- **Task material**
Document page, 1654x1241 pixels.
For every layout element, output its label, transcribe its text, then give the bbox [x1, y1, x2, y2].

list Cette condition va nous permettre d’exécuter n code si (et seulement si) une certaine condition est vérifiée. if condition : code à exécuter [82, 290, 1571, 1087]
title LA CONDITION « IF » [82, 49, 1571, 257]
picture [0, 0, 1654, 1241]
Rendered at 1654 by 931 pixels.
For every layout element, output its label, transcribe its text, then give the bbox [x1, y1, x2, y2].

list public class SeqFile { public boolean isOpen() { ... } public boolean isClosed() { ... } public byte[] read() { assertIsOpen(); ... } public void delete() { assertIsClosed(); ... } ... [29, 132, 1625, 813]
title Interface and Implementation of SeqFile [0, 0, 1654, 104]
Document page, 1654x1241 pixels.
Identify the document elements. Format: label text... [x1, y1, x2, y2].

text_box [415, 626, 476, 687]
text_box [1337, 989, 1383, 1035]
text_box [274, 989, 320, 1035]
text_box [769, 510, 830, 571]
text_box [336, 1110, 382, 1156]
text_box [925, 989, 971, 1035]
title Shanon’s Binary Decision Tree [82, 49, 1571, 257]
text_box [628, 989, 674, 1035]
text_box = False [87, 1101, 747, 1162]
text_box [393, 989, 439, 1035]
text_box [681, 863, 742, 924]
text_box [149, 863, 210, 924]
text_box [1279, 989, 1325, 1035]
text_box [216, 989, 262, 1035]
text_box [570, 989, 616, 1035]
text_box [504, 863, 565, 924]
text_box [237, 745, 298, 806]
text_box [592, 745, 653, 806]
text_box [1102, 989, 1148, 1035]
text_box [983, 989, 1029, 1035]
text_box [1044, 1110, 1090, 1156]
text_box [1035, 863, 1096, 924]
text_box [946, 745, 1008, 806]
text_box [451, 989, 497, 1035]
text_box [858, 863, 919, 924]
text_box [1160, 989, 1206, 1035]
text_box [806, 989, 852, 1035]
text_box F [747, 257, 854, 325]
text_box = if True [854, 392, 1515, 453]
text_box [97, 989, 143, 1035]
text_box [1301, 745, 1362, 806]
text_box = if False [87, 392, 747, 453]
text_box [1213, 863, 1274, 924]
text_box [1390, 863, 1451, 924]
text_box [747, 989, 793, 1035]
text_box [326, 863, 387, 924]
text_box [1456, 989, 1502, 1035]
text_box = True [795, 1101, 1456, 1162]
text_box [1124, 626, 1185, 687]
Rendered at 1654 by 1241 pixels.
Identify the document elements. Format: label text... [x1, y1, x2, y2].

- **Your objective**
Reproduce the entire listing above verbatim, line by line.

- **Solved problem**
Document page, 1654x1241 pixels.
For every layout element, output its label, transcribe its text, then give the bbox [x1, y1, x2, y2].

list Cette condition va nous permettre d’exécuter n code si (et seulement si) une certaine condition est vérifiée. if condition : code à exécuter [82, 290, 1571, 1087]
title LA CONDITION « IF » [82, 49, 1571, 257]
picture [0, 0, 1654, 1241]
Rendered at 1654 by 931 pixels.
For every layout element, output its label, transcribe its text, then give the bbox [x1, y1, x2, y2].

list public class SeqFile { public boolean isOpen() { ... } public boolean isClosed() { ... } public byte[] read() { assertIsOpen(); ... } public void delete() { assertIsClosed(); ... } ... [29, 132, 1625, 813]
title Interface and Implementation of SeqFile [0, 0, 1654, 104]
Document page, 1654x1241 pixels.
Identify the document elements. Format: label text... [x1, y1, x2, y2].

text_box [415, 626, 476, 687]
text_box [1337, 989, 1383, 1035]
text_box [274, 989, 320, 1035]
text_box [769, 510, 830, 571]
text_box [336, 1110, 382, 1156]
text_box [925, 989, 971, 1035]
title Shanon’s Binary Decision Tree [82, 49, 1571, 257]
text_box [628, 989, 674, 1035]
text_box = False [87, 1101, 747, 1162]
text_box [393, 989, 439, 1035]
text_box [681, 863, 742, 924]
text_box [149, 863, 210, 924]
text_box [1279, 989, 1325, 1035]
text_box [216, 989, 262, 1035]
text_box [570, 989, 616, 1035]
text_box [504, 863, 565, 924]
text_box [237, 745, 298, 806]
text_box [592, 745, 653, 806]
text_box [1102, 989, 1148, 1035]
text_box [983, 989, 1029, 1035]
text_box [1044, 1110, 1090, 1156]
text_box [1035, 863, 1096, 924]
text_box [946, 745, 1008, 806]
text_box [451, 989, 497, 1035]
text_box [858, 863, 919, 924]
text_box [1160, 989, 1206, 1035]
text_box [806, 989, 852, 1035]
text_box F [747, 257, 854, 325]
text_box = if True [854, 392, 1515, 453]
text_box [97, 989, 143, 1035]
text_box [1301, 745, 1362, 806]
text_box = if False [87, 392, 747, 453]
text_box [1213, 863, 1274, 924]
text_box [1390, 863, 1451, 924]
text_box [747, 989, 793, 1035]
text_box [326, 863, 387, 924]
text_box [1456, 989, 1502, 1035]
text_box = True [795, 1101, 1456, 1162]
text_box [1124, 626, 1185, 687]
Rendered at 1654 by 1241 pixels.
Identify the document elements. Format: label text... [x1, y1, x2, y2].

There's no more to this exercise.